1. ## Monotone

Is the function z=max(x,2y) monotone? I suppose it is monotone but not strictly montone, isn't it? Sry for posting this rather trivial question, but in our book the max function is described as not monotone, which seems rather weird to me.

Thanks

2. ## Re: Monotone

Originally Posted by Schdero
Is the function z=max(x,2y) monotone?
What definition of monotone (or monotic) are you using for a function $f:\mathbb{R}^2\to \mathbb{R}$ ?

3. ## Re: Monotone

Originally Posted by FernandoRevilla
What definition of monotone (or monotic) are you using for a function $f:\mathbb{R}^2\to \mathbb{R}$ ?
Are there various definitions? I thought if f(x)''>0 f(x) is strictly monotone, if f(x)''>=0 it is monotone (in both cases monotonely increasing to be exact). What alternative definition is widely accepted? My example is in a book on econometrics.

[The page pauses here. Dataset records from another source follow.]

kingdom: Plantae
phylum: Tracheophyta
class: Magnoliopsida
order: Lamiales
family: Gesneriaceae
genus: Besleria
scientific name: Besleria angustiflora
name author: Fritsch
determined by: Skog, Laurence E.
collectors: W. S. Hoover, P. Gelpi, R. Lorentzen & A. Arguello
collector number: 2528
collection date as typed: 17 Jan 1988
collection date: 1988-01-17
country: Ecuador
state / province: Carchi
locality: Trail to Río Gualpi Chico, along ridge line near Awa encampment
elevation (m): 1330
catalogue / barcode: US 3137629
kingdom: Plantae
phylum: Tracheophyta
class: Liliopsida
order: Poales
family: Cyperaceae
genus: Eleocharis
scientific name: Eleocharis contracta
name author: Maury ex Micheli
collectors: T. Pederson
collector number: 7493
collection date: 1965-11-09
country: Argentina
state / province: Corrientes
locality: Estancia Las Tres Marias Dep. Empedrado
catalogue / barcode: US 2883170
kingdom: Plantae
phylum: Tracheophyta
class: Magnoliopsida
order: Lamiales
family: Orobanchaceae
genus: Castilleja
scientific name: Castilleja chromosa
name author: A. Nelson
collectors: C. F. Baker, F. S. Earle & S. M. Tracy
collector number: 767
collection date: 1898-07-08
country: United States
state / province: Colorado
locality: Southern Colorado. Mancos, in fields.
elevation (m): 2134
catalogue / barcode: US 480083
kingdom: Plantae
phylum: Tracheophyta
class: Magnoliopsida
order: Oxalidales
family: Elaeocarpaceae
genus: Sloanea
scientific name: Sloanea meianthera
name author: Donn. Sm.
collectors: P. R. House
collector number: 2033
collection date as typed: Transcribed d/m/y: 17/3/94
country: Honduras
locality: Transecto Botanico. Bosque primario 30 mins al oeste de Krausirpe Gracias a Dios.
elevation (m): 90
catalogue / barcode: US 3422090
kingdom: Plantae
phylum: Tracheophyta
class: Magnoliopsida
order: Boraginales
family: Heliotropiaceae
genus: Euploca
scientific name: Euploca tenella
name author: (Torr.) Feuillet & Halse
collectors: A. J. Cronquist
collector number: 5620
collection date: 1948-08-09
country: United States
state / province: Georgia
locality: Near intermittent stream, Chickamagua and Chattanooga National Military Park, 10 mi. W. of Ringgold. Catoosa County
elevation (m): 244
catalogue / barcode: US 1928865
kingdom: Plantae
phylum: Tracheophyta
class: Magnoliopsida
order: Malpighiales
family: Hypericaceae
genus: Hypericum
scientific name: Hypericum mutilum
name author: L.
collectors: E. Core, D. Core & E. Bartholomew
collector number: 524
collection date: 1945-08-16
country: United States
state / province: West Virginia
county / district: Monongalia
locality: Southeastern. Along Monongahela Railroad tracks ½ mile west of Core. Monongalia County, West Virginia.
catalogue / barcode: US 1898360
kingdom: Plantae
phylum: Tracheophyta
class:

The question is, whether or not the indifference curves of the utility u=max(x,2y) represent monotone preferences.

4. ## Re: Monotone

Originally Posted by Schdero
Are there various definitions?
Look here:

Monotonic function - Wikipedia, the free encyclopedia

My example is in a book on econometrics. The question is, whether or not the indifference curves of the utility u=max(x,2y) represent monotone preferences
I'm sorry, in that case I'm afraid I can't help you. Perhaps another member, let's wait.

5. ## Re: Monotone

Originally Posted by Schdero
Are there various definitions? I thought if f(x)''>0 f(x) is strictly monotone, if f(x)''>=0 it is monotone (in both cases monotonely increasing to be exact). What alternative definition is widely accepted? My example is in a book on econometrics. The question is, whether or not the indifference curves of the utility u=max(x,2y) represent monotone preferences.
What you give, f''> 0, is not a definition but as property. A function is strictly monotone increasing if and only if whenever x< y, f(x)< f(y). But that requires an order on the argument of the function. And there is no standard order in two dimensions.